The complete freedom and frivolity a renovation allows is so liberating. You're afforded the opportunity to let yourself visualise your life and configure that space to make it truly your own. You don't think the kitchen is big enough? Move it to a different room. Got a box room that serves no purpose? Knock a wall out and make a walk-in wardrobe. This frivolity overlaps with the practical elements of your space too however. It has to, because lets be honest, day to day life isn't all dinner parties and reading nooks. The washing has to be done, kids will still leave a trail of bags and coats as they walk through the front door and you still need to find a hiding place for the hoover. Renovating a house means you get the opportunity to create spaces to manage these day to day things, and have a tremendous amount of fun while your'e doing it. Buying a 'ready to move in' property will always mean that you have to follow in the wake of how someone else organised their space. A prime of example of how fun and practicality come together can be seen in my next post about the utility come boot room or 'Bootility' (as it's now been dubbed). This room didn't actually exist when we bought HOTHR, but creating it was crucial in my plans of how we wanted a more organised, stress-free flow of living.

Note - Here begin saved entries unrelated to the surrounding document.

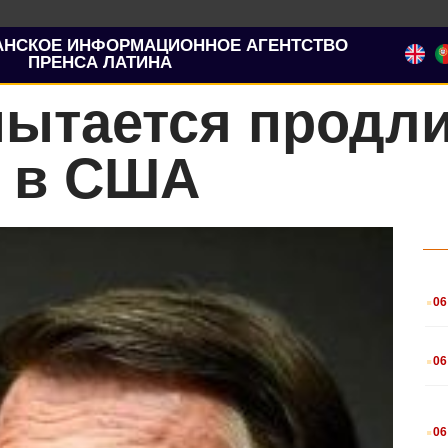
АНСКОЕ ИНФОРМАЦИОННОЕ АГЕНТСТВО
ПРЕНСА ЛАТИНА
пытается продл
 в США
.
06
.
06
.
06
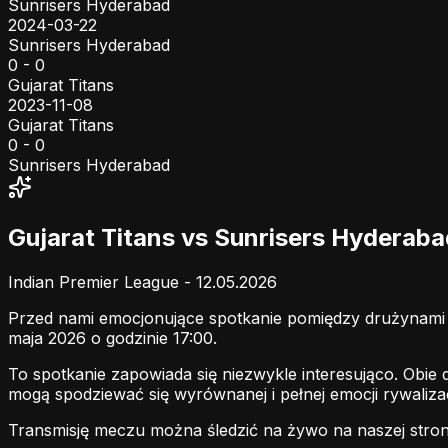
Sunrisers Hyderabad
2024-03-22
Sunrisers Hyderabad
0 - 0
Gujarat Titans
2023-11-08
Gujarat Titans
0 - 0
Sunrisers Hyderabad
Gujarat Titans vs Sunrisers Hyderab
Indian Premier League - 12.05.2026
Przed nami emocjonujące spotkanie pomiędzy drużynam
maja 2026 o godzinie 17:00.
To spotkanie zapowiada się niezwykle interesująco. Obie
mogą spodziewać się wyrównanej i pełnej emocji rywalizac
Transmisję meczu można śledzić na żywo na naszej stron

The downside of this freedom comes in the fact that literally anything is possible when you've got what I call 'YES' builders. The 'NO' builders suck the air in between their teeth, scratch their heads and put the blockers on anything you suggest that's marginally inconvenient. For the 'YES' builders, nothing is beyond their reach and they relish the challenge. Luckily ours are the former. But...the renovation demands immediate answers and action. Once those workmen are in the door you're expected to know exactly where you want everything, from the radiators to the light switches. All of a sudden you're on a time limit with no room for indecision, but an infinite number of possibilities. Having a clear vision is really helpful in this instance. I had already mapped out how we'd be using the rooms before we even owned it and so I've managed to be quite decisive on where I want things and why. The important message here is don't underestimate how long you spend day dreaming about your potential new home. It might be the difference between the builders being there an extra month or not. And when time is money, those fantasies could save you a fortune! Definitely not to be underestimated.